Must be supported for numerical and datetime data types. Returns a float for numerical data types, and datetime (with the appropriate timedelta format string) for datetime dtypes.

Parameters:
  • correction – Degrees of freedom adjustment. Setting this parameter to a value other than 0 has the effect of adjusting the divisor during the calculation of the standard deviation according to N-correction, where N corresponds to the total number of elements over which the standard deviation is computed. When computing the standard deviation of a population, setting this parameter to 0 is the standard choice (i.e., the provided column contains data constituting an entire population). When computing the corrected sample standard deviation, setting this parameter to 1 is the standard choice (i.e., the provided column contains data sampled from a larger population; this is commonly referred to as Bessel’s correction). Fractional (float) values are allowed. Default: 1.

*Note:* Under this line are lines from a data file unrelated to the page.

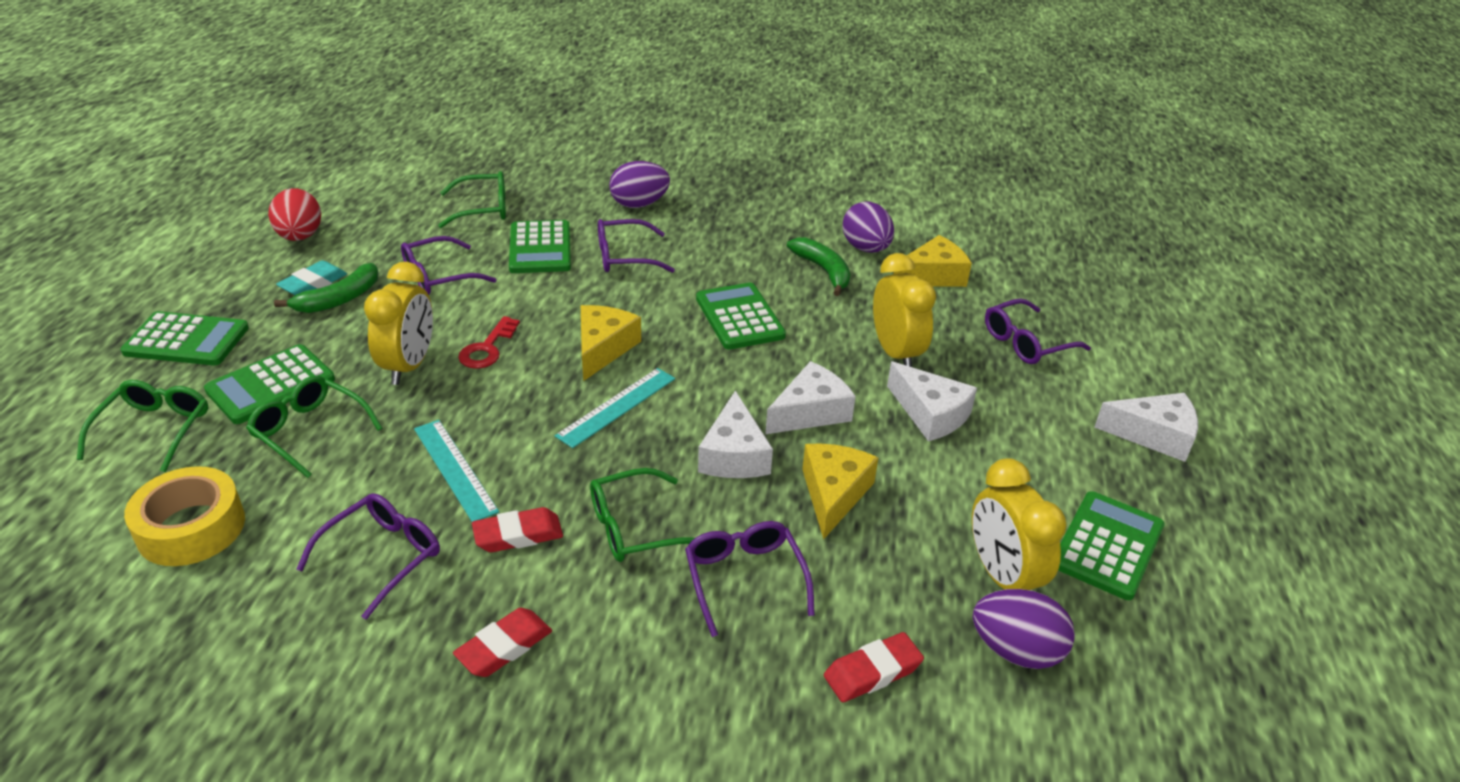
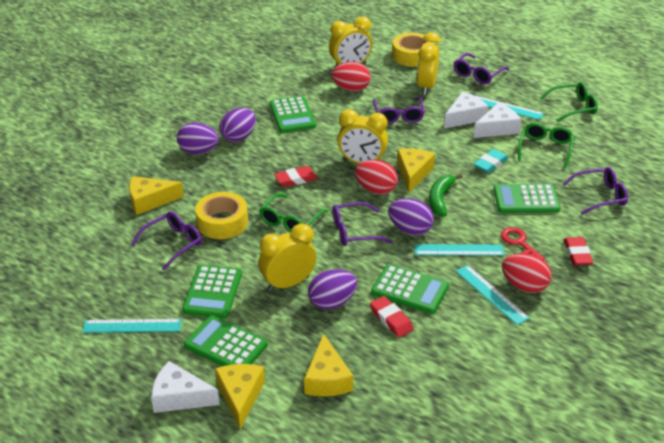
green banana: [274,263,378,313] [787,237,850,296] = 2 -> [429,173,462,217] = 1
green glasses: [77,380,208,472] [246,376,382,478] [438,171,506,228] [590,468,695,562] = 4 -> [259,193,328,233] [518,123,574,168] [540,82,598,122] = 3
purple egg: [609,161,670,208] [842,201,894,253] [973,589,1075,669] = 3 -> [177,122,219,154] [219,108,256,142] [308,269,357,310] [388,198,434,235] = 4
red egg: [268,188,321,241] = 1 -> [331,62,371,92] [355,160,398,195] [502,253,552,293] = 3
turquoise ruler: [414,420,499,522] [555,368,675,448] = 2 -> [82,319,182,333] [414,244,504,256] [456,265,530,325] [474,95,544,120] = 4
white cheese: [698,391,773,478] [765,361,856,434] [887,362,977,441] [1094,393,1198,462] = 4 -> [151,361,220,413] [444,92,488,129] [473,102,521,138] = 3
yellow cheese: [581,305,641,381] [802,444,879,540] [893,235,972,287] = 3 -> [129,176,184,215] [215,364,265,429] [304,334,353,396] [397,148,435,193] = 4
yellow clock: [364,262,433,385] [873,253,936,367] [972,458,1067,590] = 3 -> [259,224,316,291] [329,16,373,68] [337,109,388,164] [417,32,440,95] = 4
yellow tape: [124,466,245,566] = 1 -> [195,192,248,239] [392,33,434,67] = 2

  • skip_nulls – Whether to skip null values.

sum(*, skip_nulls: bool | Scalar = True) Scalar

Reduction returns a scalar.

Must be supported for numerical and datetime data types. The returned value has the same dtype as the column.

take(indices: Self) Self

Select a subset of rows, similar to ndarray.take.

Parameters:

indices – Positions of rows to select.

to_array() Any

Convert to array-API-compliant object.

The resulting array will have the corresponding dtype from the Array API:

  • Bool() -> ‘bool’

  • Int8() -> ‘int8’

  • Int16() -> ‘int16’

  • Int32() -> ‘int32’

  • Int64() -> ‘int64’

  • UInt8() -> ‘uint8’

  • UInt16() -> ‘uint16’

  • UInt32() -> ‘uint32’

  • UInt64() -> ‘uint64’

  • Float32() -> ‘float32’

  • Float64() -> ‘float64’

Null values are not supported and must be filled prior to conversion.

Returns:

Any – An array-API-compliant object.

Notes

While numpy arrays are not yet array-API-compliant, implementations may choose to return a numpy array (for numpy prior to 2.0), with the understanding that consuming libraries would then use the array-api-compat package to convert it to a Standard-compliant array.

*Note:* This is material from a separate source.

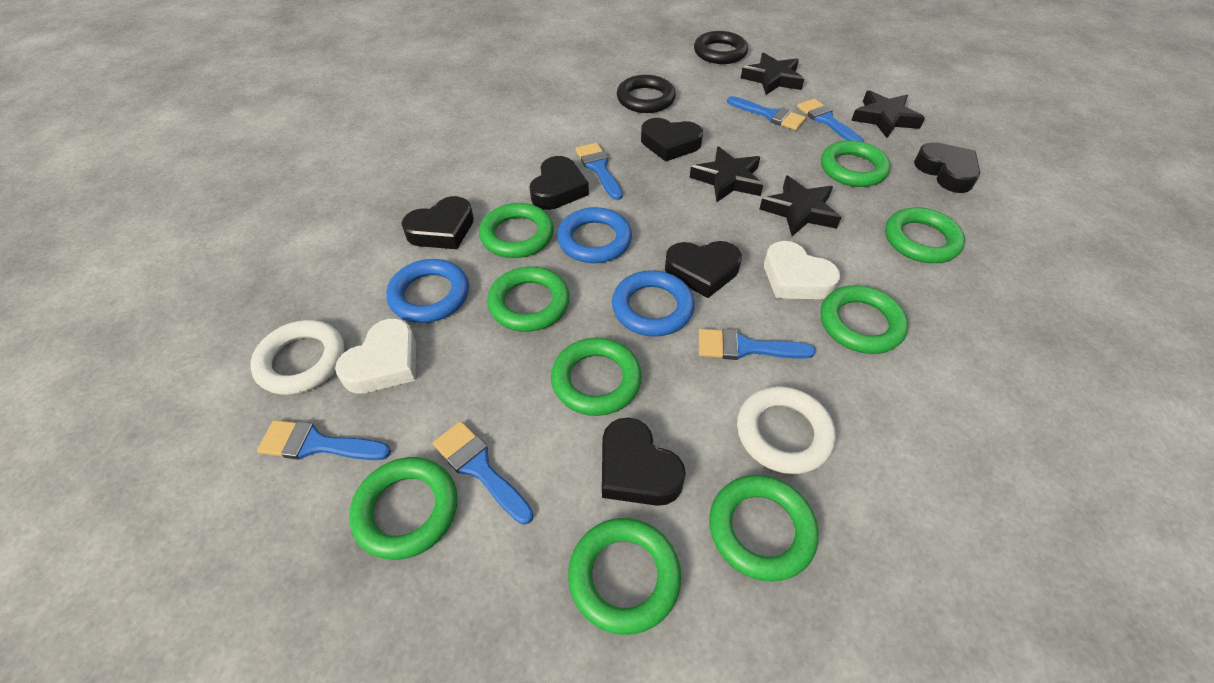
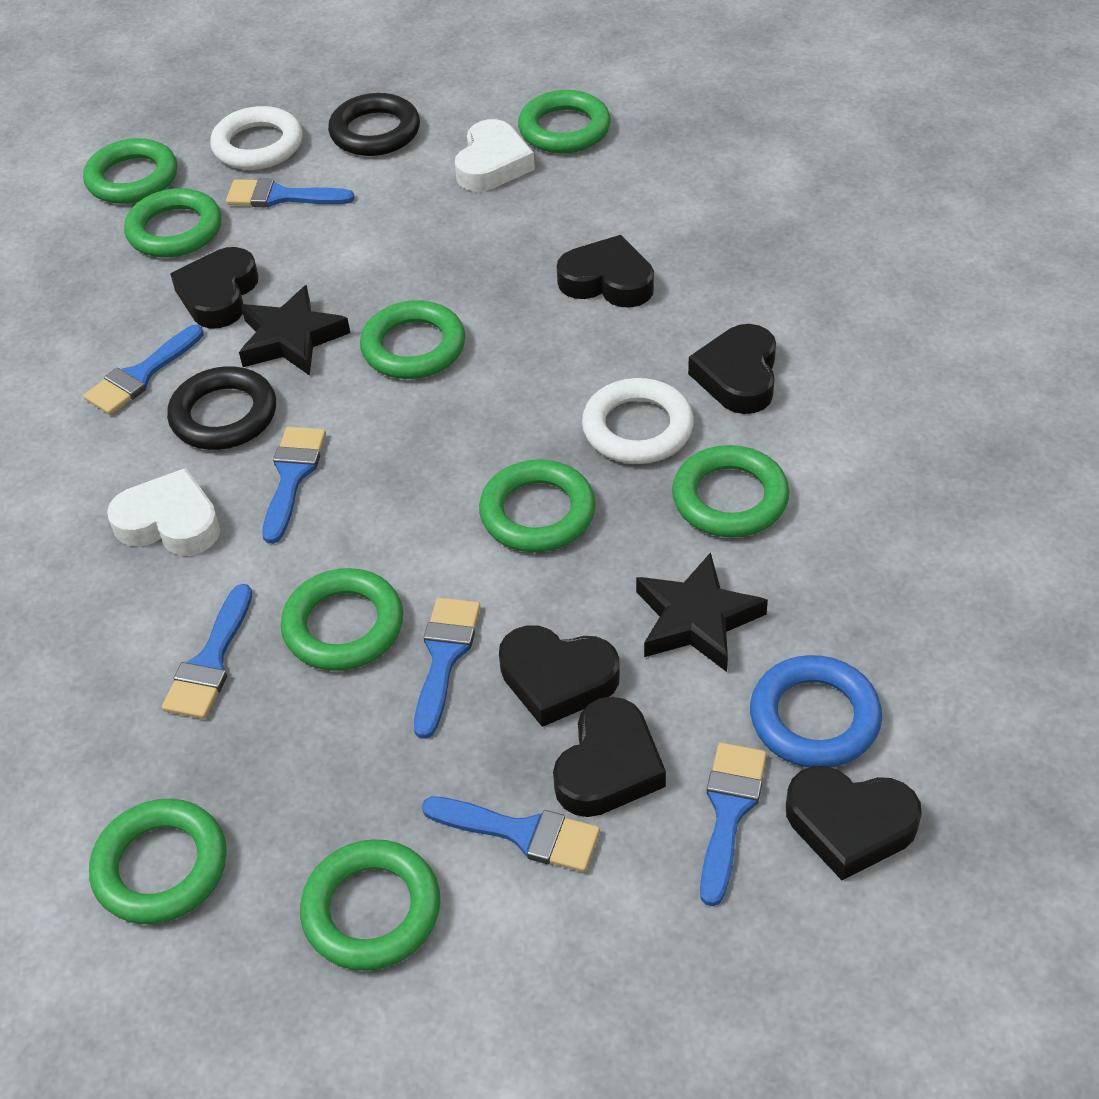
black star: [689,146,763,202] [741,52,804,95] [759,176,841,236] [851,90,925,138] = 4 -> [239,285,350,376] [636,552,768,672] = 2
blue brush: [257,420,391,460] [433,421,534,525] [575,143,623,200] [699,329,816,360] [727,96,806,130] [797,99,863,142] = 6 -> [83,325,204,415] [162,584,252,719] [226,178,355,208] [262,427,326,544] [414,598,480,739] [422,796,600,872] [700,743,767,906] = 7
blue ring: [386,259,469,323] [557,207,632,263] [612,270,695,337] = 3 -> [750,655,882,768] = 1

unique_indices(*, skip_nulls: bool | Scalar = True) Self

Return indices corresponding to unique values in Column.

Returns:

Column – Indices corresponding to unique values.

Notes

There are no ordering guarantees. In particular, if there are multiple indices corresponding to the same unique value, there is no guarantee about which one will appear in the result. If the original Column contains multiple 'NaN' values, then only a single index corresponding to those values will be returned. Likewise for null values (if skip_nulls=False). To get the unique values, you can do col.take(col.unique_indices()).

unix_timestamp(*, time_unit: str | Scalar = 's') Self

Return number of seconds / milliseconds / microseconds since the Unix epoch.

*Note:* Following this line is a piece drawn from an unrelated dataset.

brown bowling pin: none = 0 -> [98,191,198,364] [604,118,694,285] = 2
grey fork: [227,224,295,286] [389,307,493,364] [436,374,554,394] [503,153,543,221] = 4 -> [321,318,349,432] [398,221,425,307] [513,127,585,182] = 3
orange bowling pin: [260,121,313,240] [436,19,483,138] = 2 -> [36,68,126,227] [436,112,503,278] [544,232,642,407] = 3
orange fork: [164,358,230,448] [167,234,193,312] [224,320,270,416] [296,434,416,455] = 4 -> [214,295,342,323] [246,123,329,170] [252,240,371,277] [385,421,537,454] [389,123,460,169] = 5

The Unix epoch is 00:00:00 UTC on 1 January 1970.

Parameters:

time_unit – Time unit to use. Must be one of ‘s’, ‘ms’, or ‘us’.

Returns:

Column – Integer data type. For example, if the date is 1970-01-02T00:00:00.123456, and the time_unit is 's', then the result should be 86400, and not 86400.123456. Information smaller than the given time unit should be discarded.

var(*, correction: float | Scalar = 1, skip_nulls: bool | Scalar = True) Scalar

Reduction returns a scalar.

Must be supported for numerical and datetime data types. Returns a float for numerical data types, and datetime (with the appropriate timedelta format string) for datetime dtypes.

Parameters:
  • correction – Correction to apply to the result. For example, 0 for sample standard deviation and 1 for population standard deviation. See Column.std for a more detailed description.

  • skip_nulls – Whether to skip null values.

year() Self

Return ‘year’ component of each element of Date and Datetime columns.

For example, return 1981 for 1981-01-02T12:34:56.123456.

Return column should be of (signed) integer dtype.